Extracted data entries:
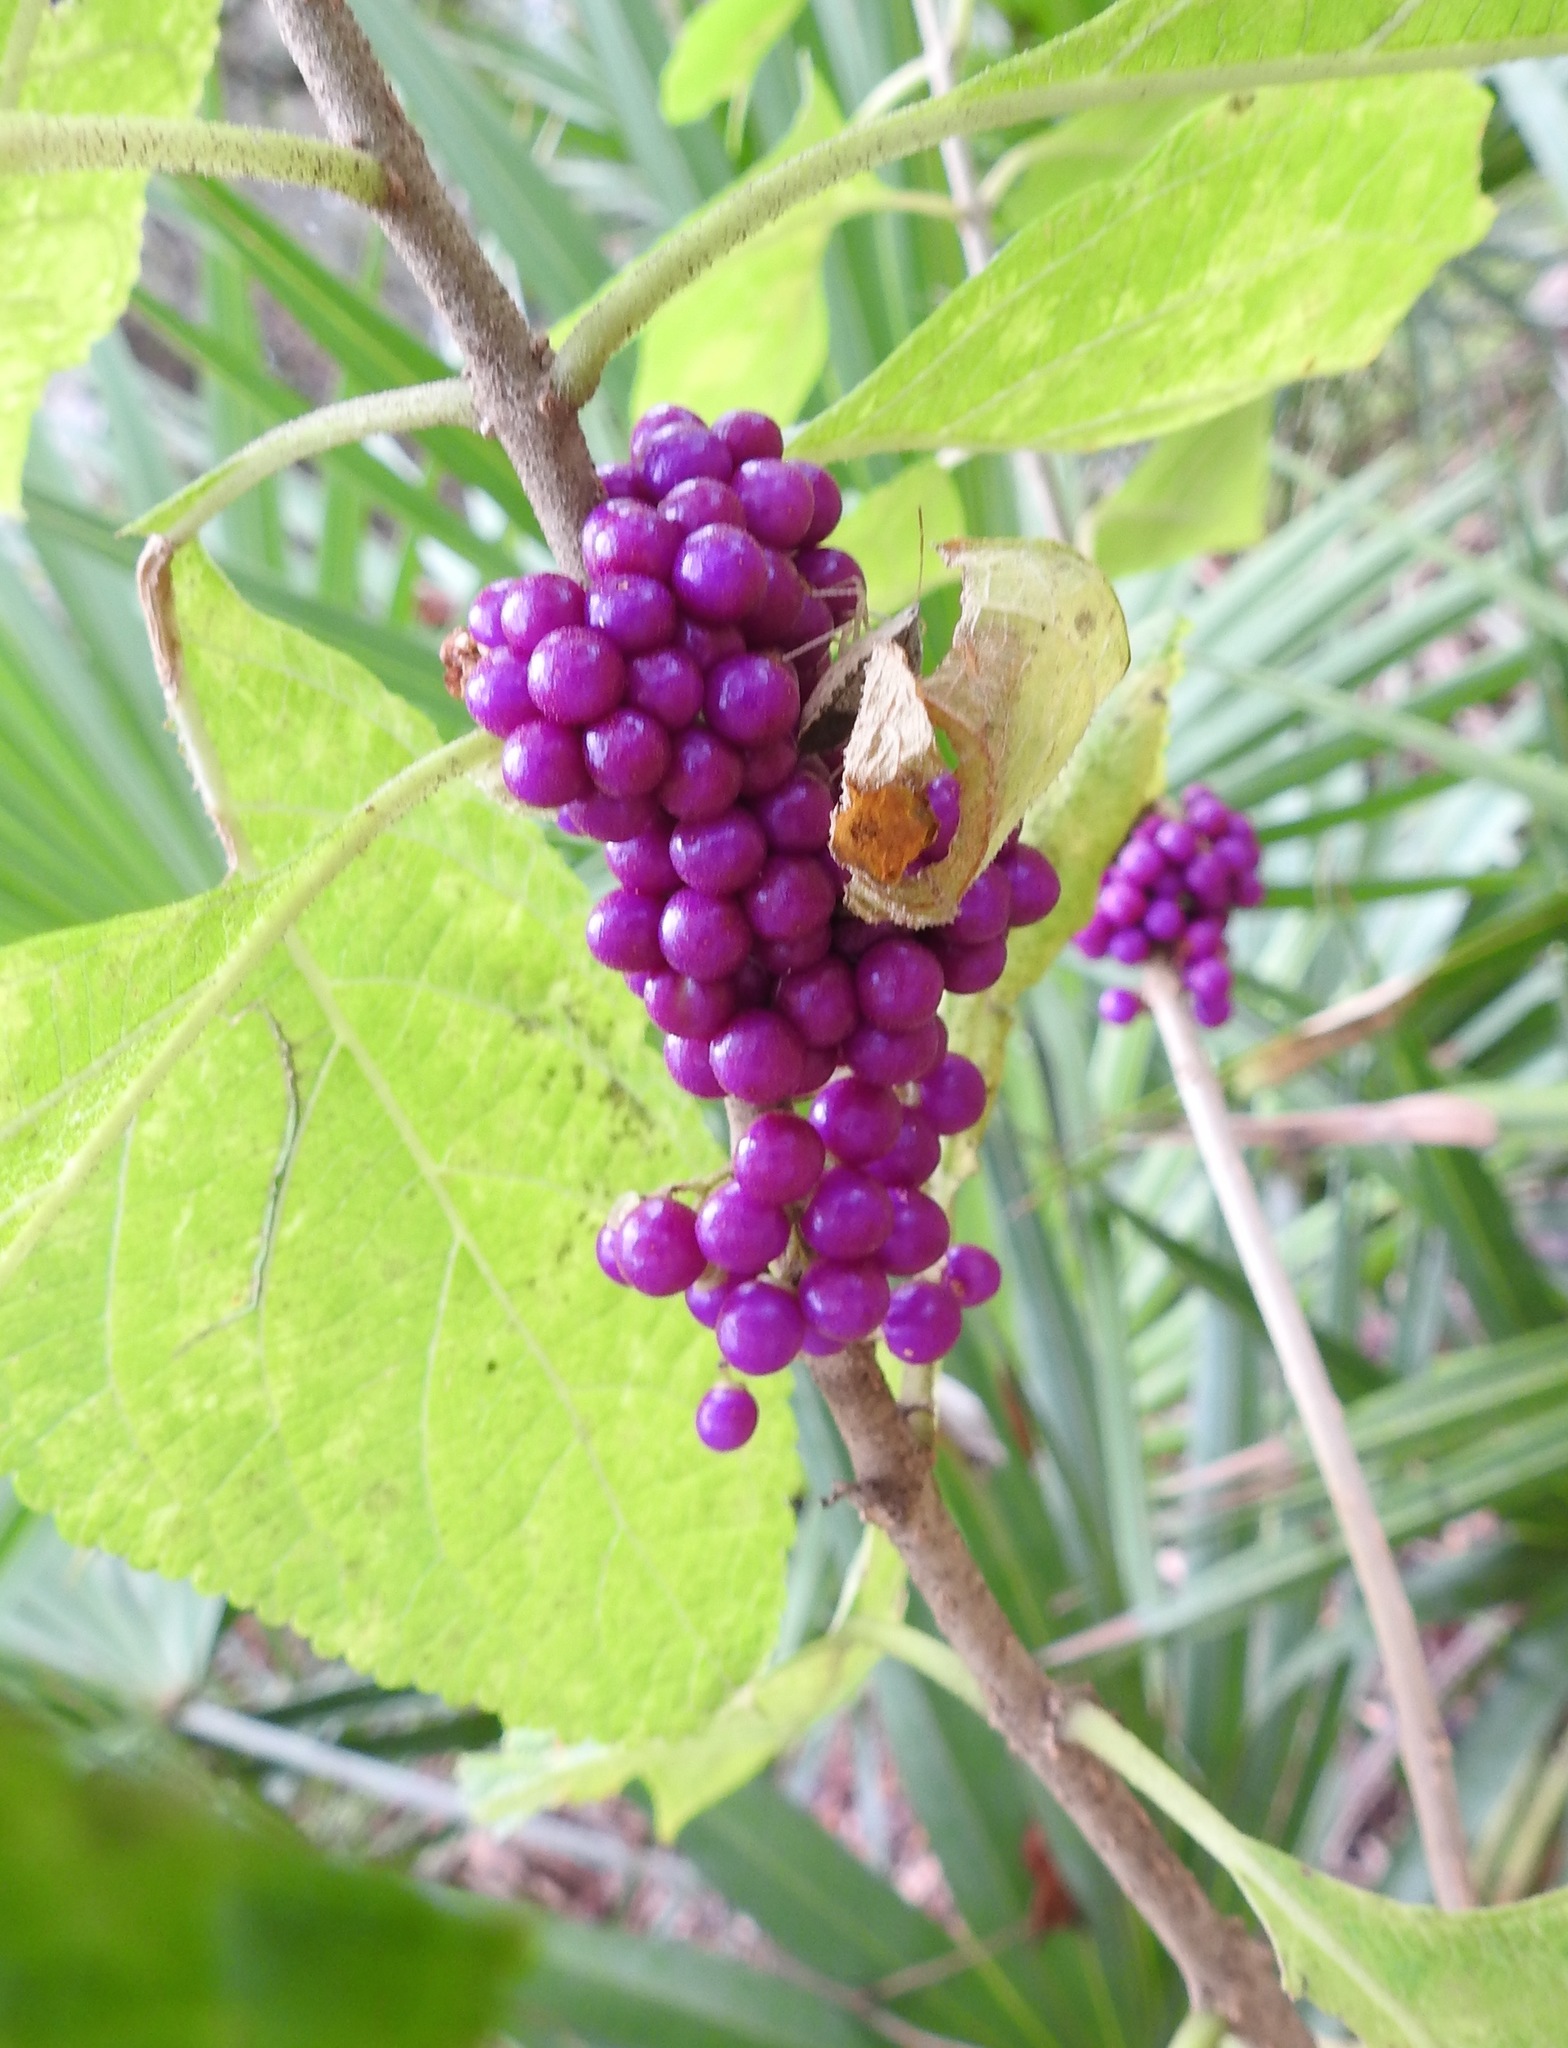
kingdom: Plantae
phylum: Tracheophyta
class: Magnoliopsida
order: Lamiales
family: Lamiaceae
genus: Callicarpa
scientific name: Callicarpa americana
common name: American beautyberry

▶ _TASK TO CARRY OUT_
Can you format all the lines above as a two-column CSV with the headers field and value? Give one row per line, put each entry in its own quoted field with any line breaks turned into spaces, and leave the pictures out.

▶ _WRITTEN RESPONSE_
field,value
"kingdom:","Plantae"
"phylum:","Tracheophyta"
"class:","Magnoliopsida"
"order:","Lamiales"
"family:","Lamiaceae"
"genus:","Callicarpa"
"scientific name:","Callicarpa americana"
"common name:","American beautyberry"